Smith says that SRQ Innovation Green will have a contemporary design to complement the nearby airport. "It doesn't have to look a lot different. It's not how we want to set ourselves apart from the market. We would prefer everybody to use green thinking."

The Price of Air

You know Sarasota is growing up when developers start buying air rights.

It's unusual for a small marketplace to deal with air rights. You hear about it in Boston, Manhattan and Denver, of course. But in Sarasota?

Until recently, air rights were a non-topic here. Since developers in the area could always find available land and that all-important waterfront view, air rights-the right to purchase developable space above an existing building-have never been an issue.

But when markets get hot, new issues emerge, says John Harshman of Harshman & Company, Inc. And downtown-with more than 25 projects approved or on the burner-is hot. So how much does our air cost? "It depends on the air," says Joe Hembree of Hembree and Associates. "The air over Myakka is cheap. The air over Five Points is not." The air rights One Sarasota Tower sold to the builder of Marina Tower cost about $750,000, says commercial realtor Ian Black, who represented One Sarasota Tower in that 1990s' sale.
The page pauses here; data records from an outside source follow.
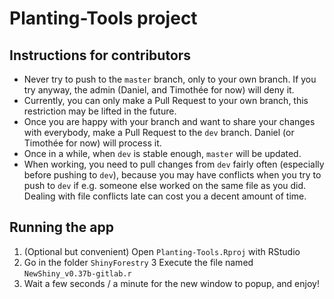 # Planting-Tools project

## Instructions for contributors
- Never try to push to the `master` branch, only to your own branch. If you try anyway, the admin (Daniel, and Timothée for now) will deny it.
- Currently, you can only make a Pull Request to your own branch, this restriction may be lifted in the future.
- Once you are happy with your branch and want to share your changes with everybody, make a Pull Request to the `dev` branch. Daniel (or Timothée for now) will process it.
- Once in a while, when `dev` is stable enough, `master` will be updated.
- When working, you need to pull changes from `dev` fairly often (especially before pushing to `dev`), because you may have conflicts when you try to push to `dev` if e.g. someone else worked on the same file as you did. Dealing with file conflicts late can cost you a decent amount of time.

## Running the app
1. (Optional but convenient) Open `Planting-Tools.Rproj` with RStudio
2. Go in the folder `ShinyForestry`
3 Execute the file named `NewShiny_v0.37b-gitlab.r`
4. Wait a few seconds / a minute for the new window to popup, and enjoy!
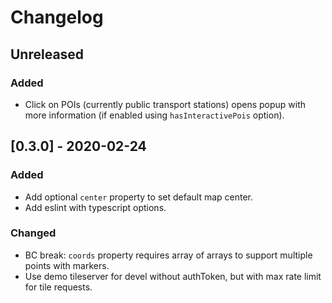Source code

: # Changelog

<!--
Changelog rules:
- Follow Semantic Versioning (https://semver.org/) and Keep a Changelog principles (https://keepachangelog.com/).
- There should always be "Unreleased" section at the beginning for new changelog records.
- Changelog records should be written in present imperative and end with a dot (eg. "- Improve some feature.").
-->

## Unreleased
### Added
- Click on POIs (currently public transport stations) opens popup with more information (if enabled using `hasInteractivePois` option).

## [0.3.0] - 2020-02-24
### Added
- Add optional `center` property to set default map center.
- Add eslint with typescript options.

### Changed
- BC break: `coords` property requires array of arrays to support multiple points with markers.
- Use demo tileserver for devel without authToken, but with max rate limit for tile requests.

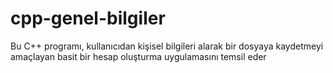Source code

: # cpp-genel-bilgiler
Bu C++ programı, kullanıcıdan kişisel bilgileri alarak bir dosyaya kaydetmeyi amaçlayan basit bir hesap oluşturma uygulamasını temsil eder
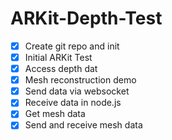 # ARKit-Depth-Test

- [x] Create git repo and init
- [x] Initial ARKit Test
- [x] Access depth dat
- [x] Mesh reconstruction demo
- [x] Send data via websocket
- [x] Receive data in node.js
- [x] Get mesh data
- [x] Send and receive mesh data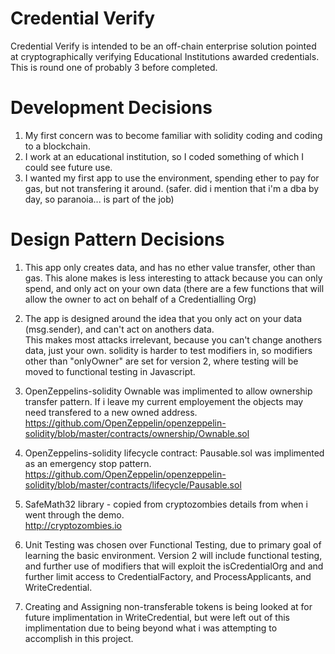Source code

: # Credential Verify

Credential Verify is intended to be an off-chain enterprise solution pointed at cryptographically verifying Educational Institutions awarded credentials.  This is round one of probably 3 before completed.

# Development Decisions

1. My first concern was to become familiar with solidity coding and coding to a blockchain.
2. I work at an educational institution, so I coded something of which I could see future use.
3. I wanted my first app to use the environment, spending ether to pay for gas, but not transfering it around. 
    (safer.  did i mention that i'm a dba by day, so paranoia... is part of the job)

# Design Pattern Decisions

1. This app only creates data, and has no ether value transfer, other than gas.  This alone makes is less interesting to attack because you can only spend, and only act on your own data (there are a few functions that will allow the owner to act on behalf of a Credentialling Org)

2. The app is designed around the idea that you only act on your data (msg.sender), and can't act on anothers data.  
This makes most attacks irrelevant, because you can't change anothers data, just your own.  solidity is harder to test
modifiers in, so modifiers other than "onlyOwner" are set for version 2, where testing will be moved to functional testing in Javascript.  

3. OpenZeppelins-solidity Ownable was implimented to allow ownership transfer pattern. If i leave my current employement the objects may need transfered to a new owned address.  
https://github.com/OpenZeppelin/openzeppelin-solidity/blob/master/contracts/ownership/Ownable.sol

4. OpenZeppelins-solidity lifecycle contract: Pausable.sol was implimented as an emergency stop pattern.  
https://github.com/OpenZeppelin/openzeppelin-solidity/blob/master/contracts/lifecycle/Pausable.sol  

5. SafeMath32 library - copied from cryptozombies details from when i went through the demo.  
http://cryptozombies.io  

6. Unit Testing was chosen over Functional Testing, due to primary goal of learning the basic environment.  Version 2 will include functional testing, and further use of modifiers that will exploit the isCredentialOrg and and further limit access to CredentialFactory, and ProcessApplicants, and WriteCredential.

7. Creating and Assigning non-transferable tokens is being looked at for future implimentation in WriteCredential, but were left out of this implimentation due to being beyond what i was attempting to accomplish in this project.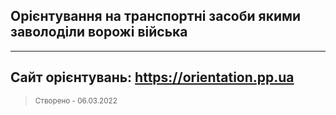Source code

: ## Орієнтування на транспортні засоби якими заволоділи ворожі війська ##


---
Сайт орієнтувань: https://orientation.pp.ua
---
> <small>Створено - 06.03.2022</small>


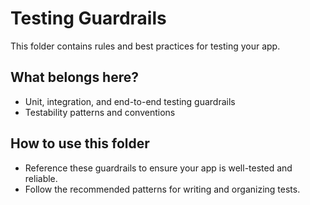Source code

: # Testing Guardrails

This folder contains rules and best practices for testing your app.

## What belongs here?
- Unit, integration, and end-to-end testing guardrails
- Testability patterns and conventions

## How to use this folder
- Reference these guardrails to ensure your app is well-tested and reliable.
- Follow the recommended patterns for writing and organizing tests.
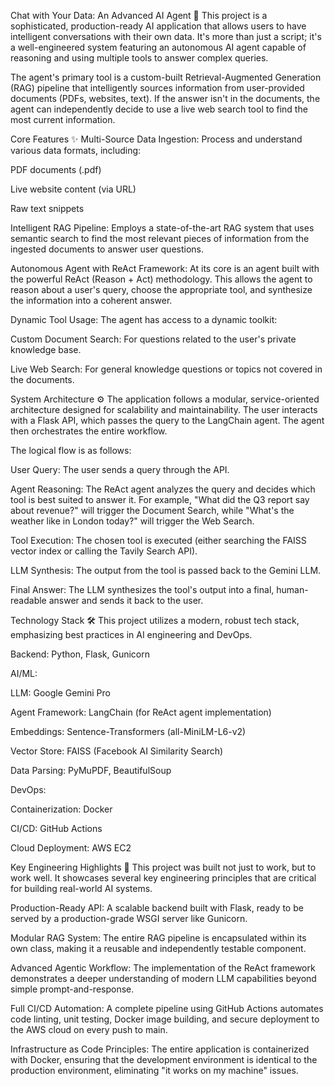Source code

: Chat with Your Data: An Advanced AI Agent 🧠
This project is a sophisticated, production-ready AI application that allows users to have intelligent conversations with their own data. It's more than just a script; it's a well-engineered system featuring an autonomous AI agent capable of reasoning and using multiple tools to answer complex queries.

The agent's primary tool is a custom-built Retrieval-Augmented Generation (RAG) pipeline that intelligently sources information from user-provided documents (PDFs, websites, text). If the answer isn't in the documents, the agent can independently decide to use a live web search tool to find the most current information.

Core Features ✨
Multi-Source Data Ingestion: Process and understand various data formats, including:

PDF documents (.pdf)

Live website content (via URL)

Raw text snippets

Intelligent RAG Pipeline: Employs a state-of-the-art RAG system that uses semantic search to find the most relevant pieces of information from the ingested documents to answer user questions.

Autonomous Agent with ReAct Framework: At its core is an agent built with the powerful ReAct (Reason + Act) methodology. This allows the agent to reason about a user's query, choose the appropriate tool, and synthesize the information into a coherent answer.

Dynamic Tool Usage: The agent has access to a dynamic toolkit:

Custom Document Search: For questions related to the user's private knowledge base.

Live Web Search: For general knowledge questions or topics not covered in the documents.

System Architecture ⚙️
The application follows a modular, service-oriented architecture designed for scalability and maintainability. The user interacts with a Flask API, which passes the query to the LangChain agent. The agent then orchestrates the entire workflow.

The logical flow is as follows:

User Query: The user sends a query through the API.

Agent Reasoning: The ReAct agent analyzes the query and decides which tool is best suited to answer it. For example, "What did the Q3 report say about revenue?" will trigger the Document Search, while "What's the weather like in London today?" will trigger the Web Search.

Tool Execution: The chosen tool is executed (either searching the FAISS vector index or calling the Tavily Search API).

LLM Synthesis: The output from the tool is passed back to the Gemini LLM.

Final Answer: The LLM synthesizes the tool's output into a final, human-readable answer and sends it back to the user.

Technology Stack 🛠️
This project utilizes a modern, robust tech stack, emphasizing best practices in AI engineering and DevOps.

Backend: Python, Flask, Gunicorn

AI/ML:

LLM: Google Gemini Pro

Agent Framework: LangChain (for ReAct agent implementation)

Embeddings: Sentence-Transformers (all-MiniLM-L6-v2)

Vector Store: FAISS (Facebook AI Similarity Search)

Data Parsing: PyMuPDF, BeautifulSoup

DevOps:

Containerization: Docker

CI/CD: GitHub Actions

Cloud Deployment: AWS EC2

Key Engineering Highlights 🚀
This project was built not just to work, but to work well. It showcases several key engineering principles that are critical for building real-world AI systems.

Production-Ready API: A scalable backend built with Flask, ready to be served by a production-grade WSGI server like Gunicorn.

Modular RAG System: The entire RAG pipeline is encapsulated within its own class, making it a reusable and independently testable component.

Advanced Agentic Workflow: The implementation of the ReAct framework demonstrates a deeper understanding of modern LLM capabilities beyond simple prompt-and-response.

Full CI/CD Automation: A complete pipeline using GitHub Actions automates code linting, unit testing, Docker image building, and secure deployment to the AWS cloud on every push to main.

Infrastructure as Code Principles: The entire application is containerized with Docker, ensuring that the development environment is identical to the production environment, eliminating "it works on my machine" issues.
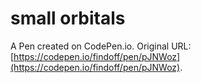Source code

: # small orbitals

A Pen created on CodePen.io. Original URL: [https://codepen.io/findoff/pen/pJNWoz](https://codepen.io/findoff/pen/pJNWoz).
Harshman says air can be as expensive as land, and when you remember that a square foot on Golden Gate Point is going for $400 to $500, then downtown air is truly rarified.

But sometimes even downtown air is free. Case in point: Several years ago the City of Sarasota gave the developers of The Renaissance, the condominium on U.S. 41 between Sixth and 10th streets, the view corridor to the bay as an incentive to build a high-rise of affordable apartments. That was before downtown took off and before Renaissance developers decided to build condos instead of apartments. In 2003, the giveaway become controversial when the Florida West Coast Symphony began to look for a new home and discovered they could not build a structure more than 45 feet high because it would block the view of Renaissance residents.

Currently, air rights are involved in at least three new projects in downtown Sarasota.

o The most talked-about space is above the Hyatt's parking lot in between the Hyatt and the Quay where developer Patrick Kelly and others originally wanted to build a 70-unit luxury condominium called Villa Sienna. The condominium would be built above the lot and would provide a view of the bay on the upper levels. The developers are rethinking their plans, but commercial realtors and other developers speculate that this "air"-purchased from the former owners of the Quay-probably cost about $150,000 per unit, or more than $10 million.

o Air rights are also a big part of the discussion along the 1600 block of Main Street, right across from the Bank of America. Currently, there are 12 one-story retail stores along that block. A developer is negotiating with the property owners, who would give their air rights to the developer; in return, the developer would tear down the existing buildings, build a mixed-use, multi-story building that would include new ground-floor quarters for the 12 businesses and a parking garage. The developer would also compensate the owners for the loss of revenue during construction.

oThe City of Sarasota gave Cityscape developer Mark Kauffman the air rights over a city alley so he could build a mixed-use high rise that will stretch from the corner of Main Street and U.S. 301 to Ringling Boulevard. Kauffman's building will be built over the alley, allowing for vehicle traffic underneath.